Pada proses transkripsi, perbedaan yang paling mendasar antara prokariot dan eukariot adalah tempatnya. Pada eukariot terdapat di inti sel dan pada prokariot di sitoplasma. Hal ini dikarenakan menurut struktur selnya, eukariot mempunyai membran inti dan prokariot tidak. Sehingga diketahui pula pada eukariot gen-gennya tersebar pada kromosom. Selain itu eukariot bersifat monosistronik, artinya satu transkrip yang dihasilkan hanya mengkode satu macam produk ekspresi. Sedangkan pada prokariot bersifat polysistronik yang dalam satu transkrip mengkode beberapa macam produk ekspresi. Pada struktur gen eukariot pun berseling-seling : Intron (sekuen mengkode tidak spesisifik) – Ekson (sekuen mengkode spesifik) – Intron, dan pada prokariot tidak. Produknya pun pada eukariot terdapat tiga macam RNA polimerase yaitu tRNA, rRNA, dan mRNA. Sedangkan pada prokariot menghasilkan produk satu macam RNA saja.

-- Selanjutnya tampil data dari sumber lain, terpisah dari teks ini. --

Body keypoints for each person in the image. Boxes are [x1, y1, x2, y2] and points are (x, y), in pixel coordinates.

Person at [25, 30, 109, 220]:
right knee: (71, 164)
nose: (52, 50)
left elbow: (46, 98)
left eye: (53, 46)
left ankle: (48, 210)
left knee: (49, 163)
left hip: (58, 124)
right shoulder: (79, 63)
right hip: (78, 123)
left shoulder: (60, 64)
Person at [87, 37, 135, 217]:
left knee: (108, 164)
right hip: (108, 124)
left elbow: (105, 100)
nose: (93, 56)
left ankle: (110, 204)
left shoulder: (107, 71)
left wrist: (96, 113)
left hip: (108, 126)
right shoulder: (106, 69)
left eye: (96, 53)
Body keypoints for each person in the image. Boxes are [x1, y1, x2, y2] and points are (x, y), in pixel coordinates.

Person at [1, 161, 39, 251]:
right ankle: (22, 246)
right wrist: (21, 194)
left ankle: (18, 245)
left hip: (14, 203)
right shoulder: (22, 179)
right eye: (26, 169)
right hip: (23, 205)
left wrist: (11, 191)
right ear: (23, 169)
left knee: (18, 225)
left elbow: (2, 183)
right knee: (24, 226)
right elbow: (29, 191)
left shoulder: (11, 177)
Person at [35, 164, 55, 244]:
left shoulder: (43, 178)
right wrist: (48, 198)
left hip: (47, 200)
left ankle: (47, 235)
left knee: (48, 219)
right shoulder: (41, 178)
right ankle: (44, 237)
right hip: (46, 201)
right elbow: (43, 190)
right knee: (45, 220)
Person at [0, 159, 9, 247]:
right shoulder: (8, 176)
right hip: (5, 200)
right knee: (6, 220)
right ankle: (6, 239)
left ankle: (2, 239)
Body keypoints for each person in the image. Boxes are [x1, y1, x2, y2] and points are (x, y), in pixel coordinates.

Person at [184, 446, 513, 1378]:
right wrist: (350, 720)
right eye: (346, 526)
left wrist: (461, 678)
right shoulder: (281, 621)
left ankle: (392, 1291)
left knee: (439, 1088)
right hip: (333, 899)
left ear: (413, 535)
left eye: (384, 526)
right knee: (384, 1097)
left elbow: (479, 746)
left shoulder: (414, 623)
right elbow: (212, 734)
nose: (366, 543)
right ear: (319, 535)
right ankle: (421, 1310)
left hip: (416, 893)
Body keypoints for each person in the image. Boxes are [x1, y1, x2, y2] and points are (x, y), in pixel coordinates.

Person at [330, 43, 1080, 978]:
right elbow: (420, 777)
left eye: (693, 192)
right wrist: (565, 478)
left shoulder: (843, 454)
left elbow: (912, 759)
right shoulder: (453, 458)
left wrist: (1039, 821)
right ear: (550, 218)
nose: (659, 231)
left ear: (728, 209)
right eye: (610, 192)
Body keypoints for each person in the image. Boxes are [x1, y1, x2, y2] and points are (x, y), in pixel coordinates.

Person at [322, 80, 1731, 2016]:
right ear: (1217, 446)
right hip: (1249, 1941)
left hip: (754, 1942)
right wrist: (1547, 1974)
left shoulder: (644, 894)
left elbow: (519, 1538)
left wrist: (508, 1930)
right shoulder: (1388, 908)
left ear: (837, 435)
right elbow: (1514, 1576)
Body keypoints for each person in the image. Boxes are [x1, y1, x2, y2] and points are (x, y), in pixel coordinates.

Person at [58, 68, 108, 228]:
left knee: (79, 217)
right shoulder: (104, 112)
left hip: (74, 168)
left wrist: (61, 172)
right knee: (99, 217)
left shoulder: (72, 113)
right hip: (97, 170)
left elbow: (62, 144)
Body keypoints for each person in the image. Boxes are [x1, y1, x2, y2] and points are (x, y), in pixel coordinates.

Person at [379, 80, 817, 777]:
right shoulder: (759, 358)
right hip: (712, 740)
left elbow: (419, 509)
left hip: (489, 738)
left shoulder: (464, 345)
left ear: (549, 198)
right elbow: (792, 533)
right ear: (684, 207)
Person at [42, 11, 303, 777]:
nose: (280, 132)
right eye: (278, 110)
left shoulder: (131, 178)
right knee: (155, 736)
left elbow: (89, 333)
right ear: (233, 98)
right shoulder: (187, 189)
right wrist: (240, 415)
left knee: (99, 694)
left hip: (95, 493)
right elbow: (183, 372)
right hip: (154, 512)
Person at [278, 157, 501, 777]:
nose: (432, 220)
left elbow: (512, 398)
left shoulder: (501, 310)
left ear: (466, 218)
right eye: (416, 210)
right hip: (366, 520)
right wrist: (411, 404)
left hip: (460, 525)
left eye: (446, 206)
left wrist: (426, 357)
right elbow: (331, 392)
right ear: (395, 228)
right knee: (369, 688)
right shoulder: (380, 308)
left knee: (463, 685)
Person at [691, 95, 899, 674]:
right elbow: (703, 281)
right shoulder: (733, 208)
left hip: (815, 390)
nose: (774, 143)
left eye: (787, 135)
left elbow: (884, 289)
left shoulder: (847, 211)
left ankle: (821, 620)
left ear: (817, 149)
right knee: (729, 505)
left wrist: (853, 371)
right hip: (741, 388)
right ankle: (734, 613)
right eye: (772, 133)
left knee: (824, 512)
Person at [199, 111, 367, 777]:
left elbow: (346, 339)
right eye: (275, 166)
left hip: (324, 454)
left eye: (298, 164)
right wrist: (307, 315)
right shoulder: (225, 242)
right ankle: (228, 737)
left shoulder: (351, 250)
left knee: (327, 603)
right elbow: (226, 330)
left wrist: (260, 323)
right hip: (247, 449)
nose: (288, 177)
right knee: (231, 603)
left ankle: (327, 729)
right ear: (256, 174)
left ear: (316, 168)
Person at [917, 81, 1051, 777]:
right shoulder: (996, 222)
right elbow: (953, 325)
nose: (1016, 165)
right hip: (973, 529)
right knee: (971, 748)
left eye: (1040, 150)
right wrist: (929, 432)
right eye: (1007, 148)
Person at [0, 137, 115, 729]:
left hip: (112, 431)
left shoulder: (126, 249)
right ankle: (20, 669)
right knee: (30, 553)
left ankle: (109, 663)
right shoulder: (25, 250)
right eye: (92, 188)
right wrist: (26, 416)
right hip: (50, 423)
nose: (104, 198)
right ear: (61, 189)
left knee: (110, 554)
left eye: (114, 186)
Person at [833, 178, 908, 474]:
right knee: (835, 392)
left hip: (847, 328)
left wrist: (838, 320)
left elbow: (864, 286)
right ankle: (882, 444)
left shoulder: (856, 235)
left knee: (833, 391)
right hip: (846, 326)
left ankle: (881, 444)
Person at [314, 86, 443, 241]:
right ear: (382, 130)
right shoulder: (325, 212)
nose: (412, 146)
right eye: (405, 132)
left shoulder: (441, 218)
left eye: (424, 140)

Pada proses inisiasi pada eukariot, tipe enzim RNA polimerase pada eukariota lebih kompleks. Dari 3 tipe enzim yang paling banyak dipelajari adalah polimerase yang akan menghasilkan mRNA. mRNA harus mengalami pemasakan terlebih dahulu yang melibatkan proses yang kompleks disebut prosesing. Prosesing meliputi penambahan ‘tudung’ pada ujung 5’ dan ‘ekor’ pada ujung 3’, dan pemotongan (splicing) hasil awal transkrip mRNA (pre-mRNA) berukuran sangat besar. Ada 3 elemen yang ditambahkan dalam polimerisasi tersebut, yaitu:

• TATA box (Goldberg-Hogness box)
Posisinya 30 pasang basa (pb) sebelum titik transkripsi (-30). Konsensus urutan ini adalah heptanukleotida (tersusun atas 7 nukleotida) yang hanya mengandung A dan T (TATAAAA). TATA box bertanggung jawab terhadap penempelan awal supaya terjadi denaturasi pita ganda DNA. Hal ini didukung oleh kenyataan bahwa pasangan A-T tidak sestabil pasangan G-C, karena pasangan A-T hanya mempunyai dua ikatan hidrogen dan G-C mempunyai tiga ikatan hidrogen.

• CAAT box
Terletak sebelum promoter, pada beberapa gen sekitar 80 nukleotida sebelum titik transkrip (-80). Urutan nukleotidanya adalah GGCCAATCT. CAAT bersama dengan TATA box mempengaruhi efisiensi promoter.

• DNA enhancer
Lokasinya bervariasi (jauh di hulu gen, sesudah gen, bahkan di dalam gen itu sendiri). Selain enhancer, elemen pengatur lain yang dapat mempengaruhi ekspresi suatu gen adalah silencer, yang dapat menghambat ekspresi suatu gen. Suatu elemen dapat bersifat sebagai enhancer maupun sebagai silencer, tergantung pada protein yang menempel. Contohnya saja sistem hormon tiroid, elemen yang menentukan tanggapan hormon tiroid akan bersifat sebagai silencer jika receptor hormon tiroid terikat pada elemen tersebut tanpa bersama-sama dengan ligannya (hormon tiroid).

• Faktor lain yang disebut trans-acting factors
Perlengkapan ini memfasilitasi penempelan (tahap inisiasi) trans-acting factor berupa protein, pada manusia faktor transkripsi ini diberi nama TFIIA, TFIIB, dst. Salah satu TF yaitu TFIID terikat pada TATA box disebut TATA-binding protein (TBP).

Pada proses translasi mRNA eukariota berumur lebih panjang (jam) dibanding mRNA prokariota (menit). Pada ujung 5’ mRNA eukariota ditambahkan ‘tudung’ yaitu 7-metilguanosin. Fungsi tudung ini adalah untuk efisiensi translasi. mRNA eukariota mempunyai urutan pengenal 5’-ACCAUGG disekitar kodon inisiasi AUG. Urutan ini disebut urutan Kozak (Marilyn Kozak). Pada prosesnya tidak memerlukan amino acid formylmethionine pada waktu inisiasi, tetapi kodon startnya tetap AUG, sehingga tRNA awal adalah tRNA-met. Faktor protein untuk inisiasi, elongasi dan terminasi sama dengan pada prokariota, tetapi jumlah yang diperlukan lebih banyak. Pada eukariota mempunyai ER. Struktur ER memungkinkan ribosom menyalurkan proein yang baru disintesis ke dalam saluran yang ada pada ER. Lain halnya dengan prokariot yang tidak mempunyai ER.